• [Exercise]: Return every line of the listing that includes the string "right".
-=-=-
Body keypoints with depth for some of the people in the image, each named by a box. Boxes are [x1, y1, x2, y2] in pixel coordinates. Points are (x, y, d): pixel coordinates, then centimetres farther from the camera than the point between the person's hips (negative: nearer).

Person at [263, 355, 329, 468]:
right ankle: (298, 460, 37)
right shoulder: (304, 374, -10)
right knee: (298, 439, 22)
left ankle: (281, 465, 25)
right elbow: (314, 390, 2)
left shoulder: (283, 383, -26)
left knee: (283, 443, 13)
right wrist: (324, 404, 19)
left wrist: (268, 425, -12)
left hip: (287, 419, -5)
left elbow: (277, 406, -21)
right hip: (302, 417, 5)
-=-=-
• [Your response]:
right ankle: (298, 460, 37)
right shoulder: (304, 374, -10)
right knee: (298, 439, 22)
right elbow: (314, 390, 2)
right wrist: (324, 404, 19)
right hip: (302, 417, 5)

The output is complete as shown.